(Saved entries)
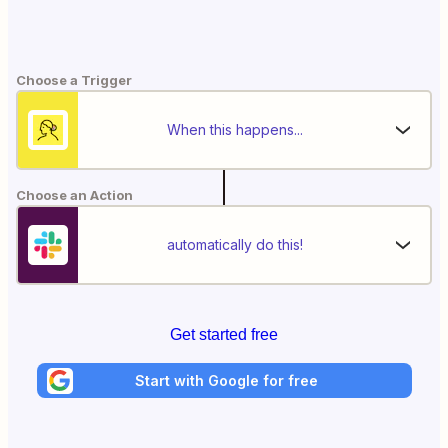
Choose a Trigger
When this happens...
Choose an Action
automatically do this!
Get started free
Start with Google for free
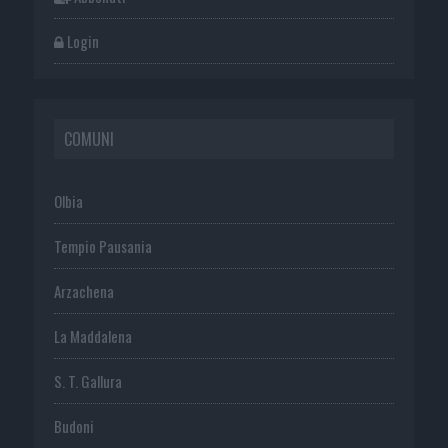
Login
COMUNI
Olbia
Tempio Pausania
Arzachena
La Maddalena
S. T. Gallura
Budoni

--

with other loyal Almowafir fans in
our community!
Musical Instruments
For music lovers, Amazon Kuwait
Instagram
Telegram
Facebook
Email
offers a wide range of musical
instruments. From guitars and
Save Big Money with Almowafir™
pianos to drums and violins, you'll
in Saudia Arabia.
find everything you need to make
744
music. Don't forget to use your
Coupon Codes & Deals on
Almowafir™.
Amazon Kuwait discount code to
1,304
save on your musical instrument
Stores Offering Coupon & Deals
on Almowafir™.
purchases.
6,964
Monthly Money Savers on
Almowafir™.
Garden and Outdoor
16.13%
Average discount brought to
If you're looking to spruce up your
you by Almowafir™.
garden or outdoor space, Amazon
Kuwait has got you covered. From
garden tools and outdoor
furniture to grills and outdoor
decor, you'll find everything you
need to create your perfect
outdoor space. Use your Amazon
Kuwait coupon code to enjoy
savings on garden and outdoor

### WRITTEN TASK
Within the entries, find all lines holding "Amazon" and copy each one.

### EXERCISE SOLUTION
For music lovers, Amazon Kuwait
Amazon Kuwait discount code to
garden or outdoor space, Amazon
outdoor space. Use your Amazon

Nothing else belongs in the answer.